The most extensive Evolutionary Algorithm (EA) has started billions of years ago with the Big Bang. Thanks to it humanity evolved just recently and is able to enjoy all those other mind-blowing things that arose at the same time. Thus it is no wonder that one day someone had the idea to model the principles of evolution and use it for solving complex problems.
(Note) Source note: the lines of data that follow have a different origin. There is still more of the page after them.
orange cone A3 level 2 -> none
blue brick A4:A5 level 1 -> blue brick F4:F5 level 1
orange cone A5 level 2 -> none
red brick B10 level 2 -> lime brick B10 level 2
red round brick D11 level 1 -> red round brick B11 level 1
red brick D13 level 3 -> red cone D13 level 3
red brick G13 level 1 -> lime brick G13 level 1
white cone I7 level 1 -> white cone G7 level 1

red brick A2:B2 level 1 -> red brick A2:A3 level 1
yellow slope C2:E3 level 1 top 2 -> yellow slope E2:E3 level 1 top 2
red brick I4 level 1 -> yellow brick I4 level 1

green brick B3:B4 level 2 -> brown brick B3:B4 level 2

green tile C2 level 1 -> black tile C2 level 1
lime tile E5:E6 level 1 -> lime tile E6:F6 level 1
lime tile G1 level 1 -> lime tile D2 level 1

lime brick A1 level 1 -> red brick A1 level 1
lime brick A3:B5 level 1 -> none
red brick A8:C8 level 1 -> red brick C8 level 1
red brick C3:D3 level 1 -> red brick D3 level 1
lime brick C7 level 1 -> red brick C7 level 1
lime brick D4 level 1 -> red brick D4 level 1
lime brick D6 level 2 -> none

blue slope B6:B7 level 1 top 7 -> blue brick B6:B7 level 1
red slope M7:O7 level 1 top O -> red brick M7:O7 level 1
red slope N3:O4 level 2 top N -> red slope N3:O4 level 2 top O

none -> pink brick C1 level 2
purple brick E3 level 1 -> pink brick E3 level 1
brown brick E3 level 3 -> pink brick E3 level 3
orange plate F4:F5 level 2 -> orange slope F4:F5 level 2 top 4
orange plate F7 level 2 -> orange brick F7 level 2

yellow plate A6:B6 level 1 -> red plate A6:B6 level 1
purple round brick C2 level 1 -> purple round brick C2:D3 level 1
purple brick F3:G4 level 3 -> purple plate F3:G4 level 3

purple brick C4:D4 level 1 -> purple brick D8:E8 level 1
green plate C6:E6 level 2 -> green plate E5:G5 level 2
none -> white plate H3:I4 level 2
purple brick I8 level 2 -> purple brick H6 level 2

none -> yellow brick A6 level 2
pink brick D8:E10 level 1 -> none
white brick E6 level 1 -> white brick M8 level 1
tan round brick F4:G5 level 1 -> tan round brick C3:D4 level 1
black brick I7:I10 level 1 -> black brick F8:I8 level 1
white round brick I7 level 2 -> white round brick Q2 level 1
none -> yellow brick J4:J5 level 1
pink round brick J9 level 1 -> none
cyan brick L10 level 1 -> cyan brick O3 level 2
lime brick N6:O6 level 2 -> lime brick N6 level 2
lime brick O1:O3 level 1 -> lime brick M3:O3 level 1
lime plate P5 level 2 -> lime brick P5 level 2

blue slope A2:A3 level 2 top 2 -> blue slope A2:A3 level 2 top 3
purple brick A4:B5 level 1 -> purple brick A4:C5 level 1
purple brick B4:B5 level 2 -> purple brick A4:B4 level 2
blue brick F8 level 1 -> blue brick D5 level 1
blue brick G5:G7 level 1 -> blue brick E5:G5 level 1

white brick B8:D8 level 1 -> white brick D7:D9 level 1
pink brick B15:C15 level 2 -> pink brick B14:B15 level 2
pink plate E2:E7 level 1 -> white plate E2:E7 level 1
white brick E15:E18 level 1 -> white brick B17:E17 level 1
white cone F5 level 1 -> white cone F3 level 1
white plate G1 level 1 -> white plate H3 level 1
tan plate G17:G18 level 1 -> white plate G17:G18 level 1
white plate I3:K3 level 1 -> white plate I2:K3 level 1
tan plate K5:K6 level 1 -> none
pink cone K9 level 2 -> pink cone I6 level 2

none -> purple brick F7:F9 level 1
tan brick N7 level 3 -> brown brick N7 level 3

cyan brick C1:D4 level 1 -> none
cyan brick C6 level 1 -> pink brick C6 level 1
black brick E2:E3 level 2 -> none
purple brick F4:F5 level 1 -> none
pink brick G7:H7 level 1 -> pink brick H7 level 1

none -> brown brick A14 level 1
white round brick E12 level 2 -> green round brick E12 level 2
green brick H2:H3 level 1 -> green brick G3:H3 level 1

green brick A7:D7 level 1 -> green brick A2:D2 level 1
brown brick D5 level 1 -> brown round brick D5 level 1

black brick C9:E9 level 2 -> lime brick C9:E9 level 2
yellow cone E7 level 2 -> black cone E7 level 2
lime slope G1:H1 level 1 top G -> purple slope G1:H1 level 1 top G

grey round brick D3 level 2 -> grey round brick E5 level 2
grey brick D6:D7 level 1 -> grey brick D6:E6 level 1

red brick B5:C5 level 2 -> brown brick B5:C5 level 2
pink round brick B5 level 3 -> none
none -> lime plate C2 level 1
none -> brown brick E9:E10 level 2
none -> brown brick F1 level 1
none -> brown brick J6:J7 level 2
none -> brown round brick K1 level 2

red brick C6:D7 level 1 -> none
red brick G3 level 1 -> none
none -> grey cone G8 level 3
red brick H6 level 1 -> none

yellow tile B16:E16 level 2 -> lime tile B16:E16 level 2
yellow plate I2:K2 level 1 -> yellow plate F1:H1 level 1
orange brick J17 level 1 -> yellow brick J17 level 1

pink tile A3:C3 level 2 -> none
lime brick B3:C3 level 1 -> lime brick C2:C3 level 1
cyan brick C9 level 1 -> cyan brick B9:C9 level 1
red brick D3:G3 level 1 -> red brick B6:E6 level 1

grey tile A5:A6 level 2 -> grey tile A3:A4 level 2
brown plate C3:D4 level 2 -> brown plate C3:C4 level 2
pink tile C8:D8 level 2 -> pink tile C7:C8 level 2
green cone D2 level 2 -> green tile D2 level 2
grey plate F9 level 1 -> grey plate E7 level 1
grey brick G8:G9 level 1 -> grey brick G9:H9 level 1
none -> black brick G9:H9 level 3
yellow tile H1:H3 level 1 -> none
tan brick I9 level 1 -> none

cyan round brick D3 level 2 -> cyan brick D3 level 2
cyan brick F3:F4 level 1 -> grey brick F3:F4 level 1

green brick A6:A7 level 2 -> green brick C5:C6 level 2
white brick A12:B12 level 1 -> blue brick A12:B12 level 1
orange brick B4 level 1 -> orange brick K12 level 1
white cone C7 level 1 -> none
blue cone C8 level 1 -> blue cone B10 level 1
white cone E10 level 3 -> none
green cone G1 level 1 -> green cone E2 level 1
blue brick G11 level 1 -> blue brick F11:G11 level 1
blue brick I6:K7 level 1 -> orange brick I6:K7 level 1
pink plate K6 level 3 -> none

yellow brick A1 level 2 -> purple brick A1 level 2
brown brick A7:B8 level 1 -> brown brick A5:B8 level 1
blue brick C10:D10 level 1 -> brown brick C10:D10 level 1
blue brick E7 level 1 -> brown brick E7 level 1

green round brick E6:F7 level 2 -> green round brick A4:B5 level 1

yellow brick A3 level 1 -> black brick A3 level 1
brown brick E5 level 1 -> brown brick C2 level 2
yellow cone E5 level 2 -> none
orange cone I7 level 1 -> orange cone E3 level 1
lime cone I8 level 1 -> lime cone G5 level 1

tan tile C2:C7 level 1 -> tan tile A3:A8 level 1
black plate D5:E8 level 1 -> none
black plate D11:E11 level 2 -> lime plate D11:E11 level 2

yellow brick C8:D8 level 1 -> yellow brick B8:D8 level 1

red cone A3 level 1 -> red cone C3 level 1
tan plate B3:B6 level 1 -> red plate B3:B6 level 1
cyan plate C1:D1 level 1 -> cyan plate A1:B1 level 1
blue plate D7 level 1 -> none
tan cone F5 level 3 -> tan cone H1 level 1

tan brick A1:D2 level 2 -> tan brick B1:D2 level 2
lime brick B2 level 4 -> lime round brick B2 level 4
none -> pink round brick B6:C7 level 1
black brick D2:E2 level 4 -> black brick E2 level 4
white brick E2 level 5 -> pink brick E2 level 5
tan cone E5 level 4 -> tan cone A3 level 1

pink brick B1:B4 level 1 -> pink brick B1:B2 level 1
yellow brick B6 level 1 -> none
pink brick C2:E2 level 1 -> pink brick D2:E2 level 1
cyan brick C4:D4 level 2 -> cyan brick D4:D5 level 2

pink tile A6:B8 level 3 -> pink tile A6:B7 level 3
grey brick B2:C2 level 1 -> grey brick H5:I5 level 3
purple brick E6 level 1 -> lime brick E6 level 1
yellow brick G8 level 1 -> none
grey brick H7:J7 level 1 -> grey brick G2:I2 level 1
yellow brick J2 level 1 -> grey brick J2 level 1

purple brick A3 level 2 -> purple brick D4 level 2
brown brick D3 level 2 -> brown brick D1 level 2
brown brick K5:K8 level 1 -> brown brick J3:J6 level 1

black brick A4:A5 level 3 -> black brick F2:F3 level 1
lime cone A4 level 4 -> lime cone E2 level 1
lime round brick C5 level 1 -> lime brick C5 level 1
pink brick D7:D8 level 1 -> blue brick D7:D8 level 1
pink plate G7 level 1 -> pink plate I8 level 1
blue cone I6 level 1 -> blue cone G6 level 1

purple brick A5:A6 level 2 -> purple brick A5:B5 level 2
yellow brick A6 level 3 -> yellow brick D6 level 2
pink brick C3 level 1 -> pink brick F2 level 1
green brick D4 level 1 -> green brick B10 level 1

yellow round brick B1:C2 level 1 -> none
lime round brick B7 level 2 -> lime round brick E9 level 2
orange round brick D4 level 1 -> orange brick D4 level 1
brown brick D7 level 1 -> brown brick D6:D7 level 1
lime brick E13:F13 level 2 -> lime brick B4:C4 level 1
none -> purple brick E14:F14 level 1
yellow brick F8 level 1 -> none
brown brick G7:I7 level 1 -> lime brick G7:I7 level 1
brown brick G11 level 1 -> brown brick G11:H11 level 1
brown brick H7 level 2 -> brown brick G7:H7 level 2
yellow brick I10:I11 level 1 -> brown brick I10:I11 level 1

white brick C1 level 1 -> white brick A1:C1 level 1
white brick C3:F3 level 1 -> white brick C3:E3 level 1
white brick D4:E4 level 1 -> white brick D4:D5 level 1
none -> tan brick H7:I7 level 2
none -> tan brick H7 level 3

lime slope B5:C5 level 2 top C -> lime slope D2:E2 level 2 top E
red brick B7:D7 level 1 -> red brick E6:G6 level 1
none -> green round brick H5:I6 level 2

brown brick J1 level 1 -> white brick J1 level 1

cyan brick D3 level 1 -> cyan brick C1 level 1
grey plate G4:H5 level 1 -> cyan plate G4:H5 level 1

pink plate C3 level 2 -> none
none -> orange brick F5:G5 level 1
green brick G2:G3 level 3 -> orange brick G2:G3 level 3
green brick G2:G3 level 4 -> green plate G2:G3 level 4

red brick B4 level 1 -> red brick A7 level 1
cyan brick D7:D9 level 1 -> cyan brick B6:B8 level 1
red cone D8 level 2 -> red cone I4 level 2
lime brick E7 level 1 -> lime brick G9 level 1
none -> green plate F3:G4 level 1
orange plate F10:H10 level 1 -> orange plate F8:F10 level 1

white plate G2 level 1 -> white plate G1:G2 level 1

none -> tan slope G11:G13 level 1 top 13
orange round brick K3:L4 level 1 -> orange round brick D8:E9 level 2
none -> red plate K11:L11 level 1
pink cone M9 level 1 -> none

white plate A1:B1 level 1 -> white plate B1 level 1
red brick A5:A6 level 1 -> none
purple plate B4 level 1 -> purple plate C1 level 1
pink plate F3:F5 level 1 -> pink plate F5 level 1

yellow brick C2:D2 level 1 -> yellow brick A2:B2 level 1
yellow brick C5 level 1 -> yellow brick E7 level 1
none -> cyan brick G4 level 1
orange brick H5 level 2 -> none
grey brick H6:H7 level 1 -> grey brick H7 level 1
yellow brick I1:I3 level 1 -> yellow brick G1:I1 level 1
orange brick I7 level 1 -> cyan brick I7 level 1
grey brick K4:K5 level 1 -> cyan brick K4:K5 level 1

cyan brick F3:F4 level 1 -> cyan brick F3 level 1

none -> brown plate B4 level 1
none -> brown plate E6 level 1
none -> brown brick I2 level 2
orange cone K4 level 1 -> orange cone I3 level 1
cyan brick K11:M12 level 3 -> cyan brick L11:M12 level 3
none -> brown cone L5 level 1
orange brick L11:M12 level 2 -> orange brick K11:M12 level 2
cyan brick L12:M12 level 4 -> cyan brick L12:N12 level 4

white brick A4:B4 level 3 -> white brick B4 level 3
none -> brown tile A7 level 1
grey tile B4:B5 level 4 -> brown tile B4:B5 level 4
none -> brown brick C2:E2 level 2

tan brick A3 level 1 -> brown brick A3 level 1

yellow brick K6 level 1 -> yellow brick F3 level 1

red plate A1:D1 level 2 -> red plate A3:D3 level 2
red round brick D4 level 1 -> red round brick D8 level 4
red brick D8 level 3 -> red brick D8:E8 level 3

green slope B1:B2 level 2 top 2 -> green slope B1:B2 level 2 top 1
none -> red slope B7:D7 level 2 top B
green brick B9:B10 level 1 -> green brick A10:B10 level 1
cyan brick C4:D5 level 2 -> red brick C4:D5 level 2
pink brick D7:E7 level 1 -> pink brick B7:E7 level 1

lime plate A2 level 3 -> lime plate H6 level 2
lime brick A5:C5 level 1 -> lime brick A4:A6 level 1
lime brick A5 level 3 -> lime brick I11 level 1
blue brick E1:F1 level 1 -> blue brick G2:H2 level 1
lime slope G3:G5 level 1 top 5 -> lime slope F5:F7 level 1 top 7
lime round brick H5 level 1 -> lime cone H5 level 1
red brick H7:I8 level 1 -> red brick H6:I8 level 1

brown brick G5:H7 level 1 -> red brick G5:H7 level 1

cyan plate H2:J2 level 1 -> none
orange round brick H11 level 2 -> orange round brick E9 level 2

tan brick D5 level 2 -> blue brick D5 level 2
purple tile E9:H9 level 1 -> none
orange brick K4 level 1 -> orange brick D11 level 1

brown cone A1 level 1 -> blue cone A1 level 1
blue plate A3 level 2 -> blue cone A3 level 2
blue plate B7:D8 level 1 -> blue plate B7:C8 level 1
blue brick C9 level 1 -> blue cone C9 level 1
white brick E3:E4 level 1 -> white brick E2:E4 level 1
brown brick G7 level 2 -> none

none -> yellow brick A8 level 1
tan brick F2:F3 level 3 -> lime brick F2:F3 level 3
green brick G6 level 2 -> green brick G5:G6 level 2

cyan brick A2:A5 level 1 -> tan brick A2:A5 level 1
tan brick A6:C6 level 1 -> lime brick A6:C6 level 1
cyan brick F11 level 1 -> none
Evolutionary Algorithm (EA) is the umbrella term for all computational models that are inspired by evolutionary mechanisms. There is a variety of implementations of EAs available. The most important ones are Genetic Algorithms (GAs), Genetic Programming (GP), Evolutionary Programming (EP), Classifier Systems and Artificial Life (AI). Although the particular representations can heavily differ from each other they all share basic principles. Every algorithm organizes a population of individuals (e.g. construction plans, configuration data, DNA ...). The individuals are developed through mutation and crossover operations and then evaluated by measuring their fitness that indicates how good they fit into their environment. Problems to be solved are defined by the shape of the fitness landscape.
Our evolvable hardware system - FPTA - is working on transistor level. Configurable CMOS transistors are arranged in an array of 16 x 16 cells. Each transistor terminal can be connected to one of the cells outside connections (N S W E), vdd or gnd. Additionally, it is possible to directly connect the nodes (N S W E) to each other which provides flexible routing capabilities. The array is enclosed by IO cells that can apply voltages to the border cells or measure the output voltages of the evolved circuit.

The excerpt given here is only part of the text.